Supplied entries:
********

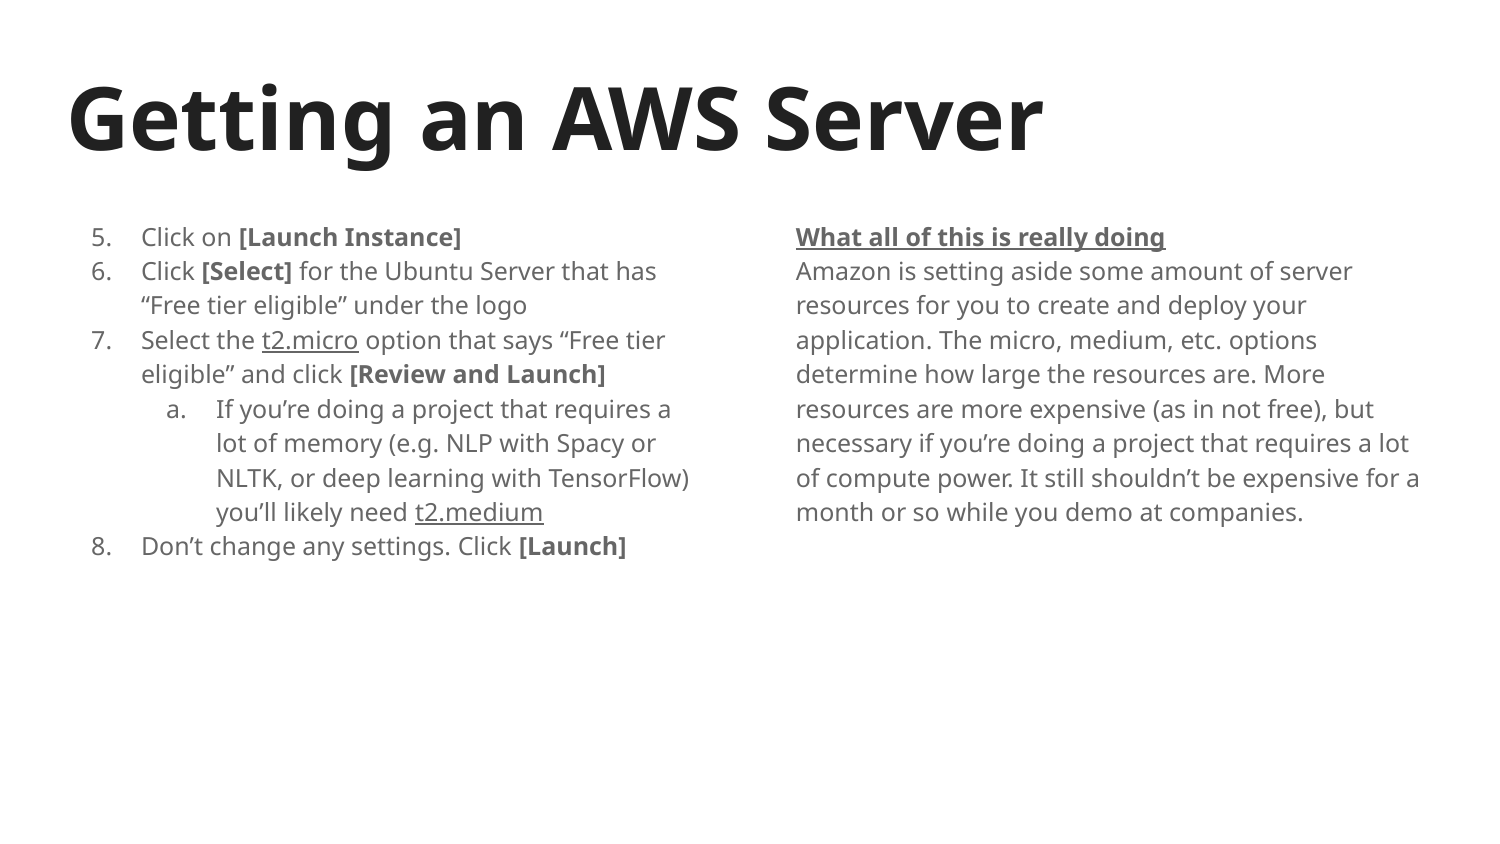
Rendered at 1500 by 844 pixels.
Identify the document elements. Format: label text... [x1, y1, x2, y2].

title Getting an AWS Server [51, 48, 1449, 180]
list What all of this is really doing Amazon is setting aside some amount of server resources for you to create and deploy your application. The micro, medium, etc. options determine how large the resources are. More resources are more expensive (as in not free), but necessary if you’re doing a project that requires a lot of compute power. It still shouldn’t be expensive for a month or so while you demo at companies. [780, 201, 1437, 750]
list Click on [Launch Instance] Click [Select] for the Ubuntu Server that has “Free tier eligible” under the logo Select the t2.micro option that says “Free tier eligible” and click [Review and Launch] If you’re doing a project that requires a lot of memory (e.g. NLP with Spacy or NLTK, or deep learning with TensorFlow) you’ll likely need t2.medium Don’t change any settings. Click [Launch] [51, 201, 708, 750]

********

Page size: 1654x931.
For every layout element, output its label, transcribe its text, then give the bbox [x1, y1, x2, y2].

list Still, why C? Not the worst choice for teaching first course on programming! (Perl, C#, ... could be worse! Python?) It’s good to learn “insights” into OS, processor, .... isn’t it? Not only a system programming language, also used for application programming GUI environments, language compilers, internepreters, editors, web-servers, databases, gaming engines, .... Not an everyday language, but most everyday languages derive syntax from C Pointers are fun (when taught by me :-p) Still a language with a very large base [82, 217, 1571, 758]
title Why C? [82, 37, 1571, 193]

********

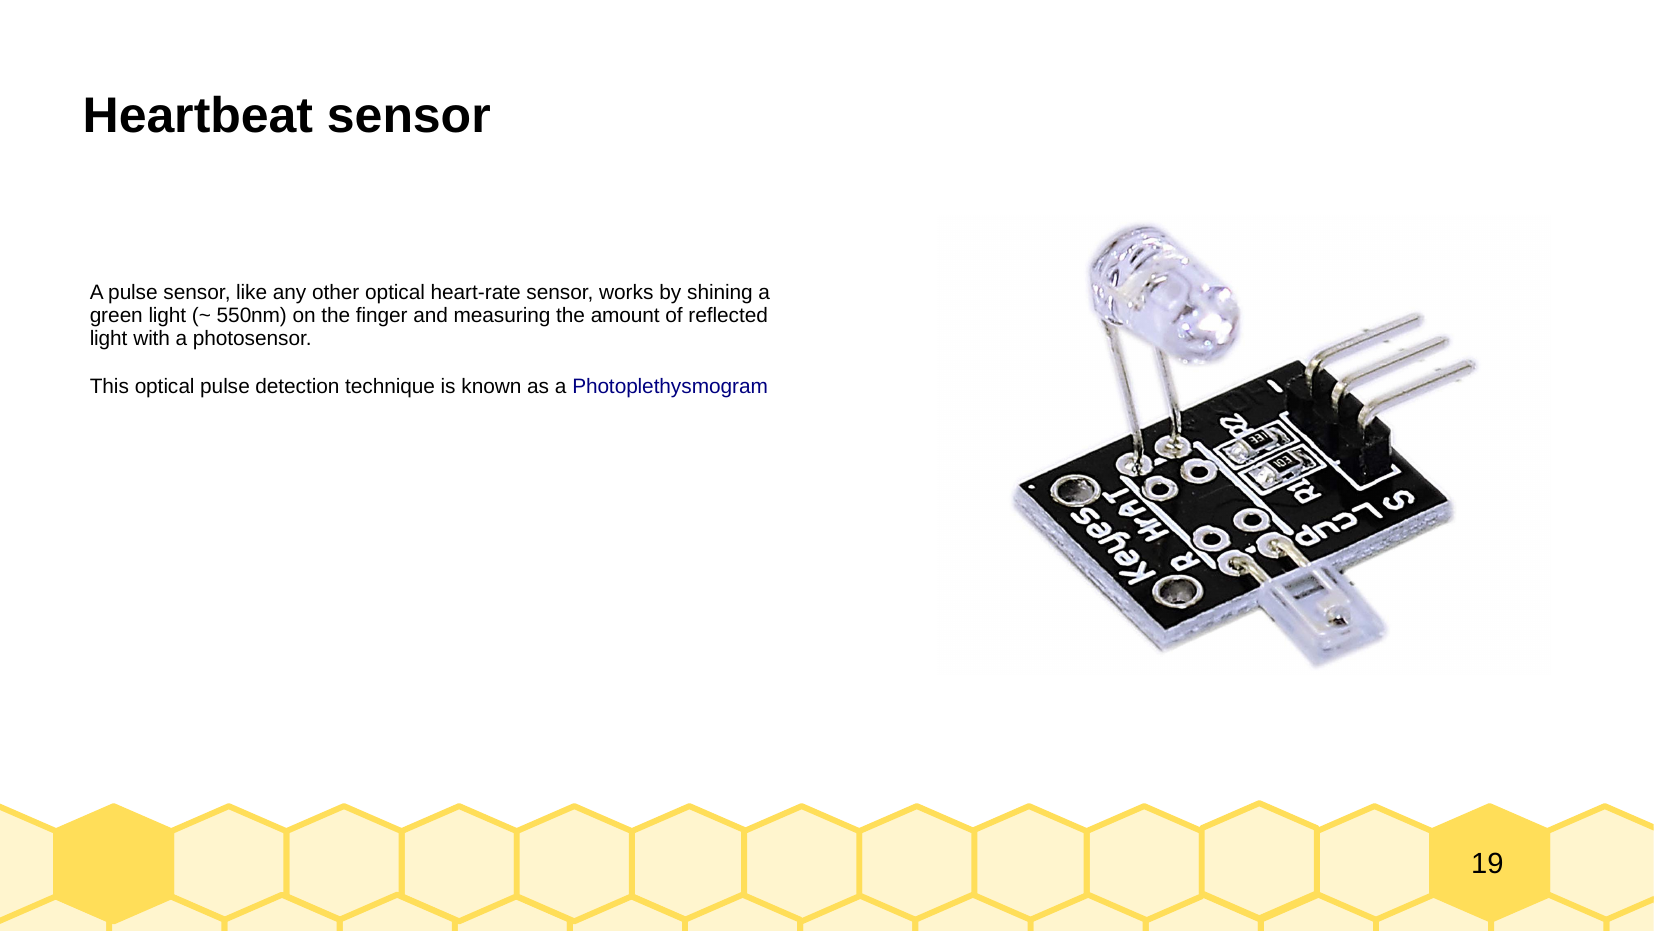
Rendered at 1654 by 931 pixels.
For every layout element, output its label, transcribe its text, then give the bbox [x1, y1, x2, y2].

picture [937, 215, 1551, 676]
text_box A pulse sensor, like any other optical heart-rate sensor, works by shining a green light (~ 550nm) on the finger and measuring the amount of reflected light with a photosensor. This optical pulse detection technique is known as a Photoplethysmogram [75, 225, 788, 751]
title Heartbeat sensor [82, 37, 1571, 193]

********

Exercise prompt:
Reproduce verbatim the lines starting at the one containing "Rendered at 1654 by 931 pixels." and ending at the one containing "picture [937, 215, 1551, 676]", both included.

Solution below:
Rendered at 1654 by 931 pixels.
For every layout element, output its label, transcribe its text, then give the bbox [x1, y1, x2, y2].

picture [937, 215, 1551, 676]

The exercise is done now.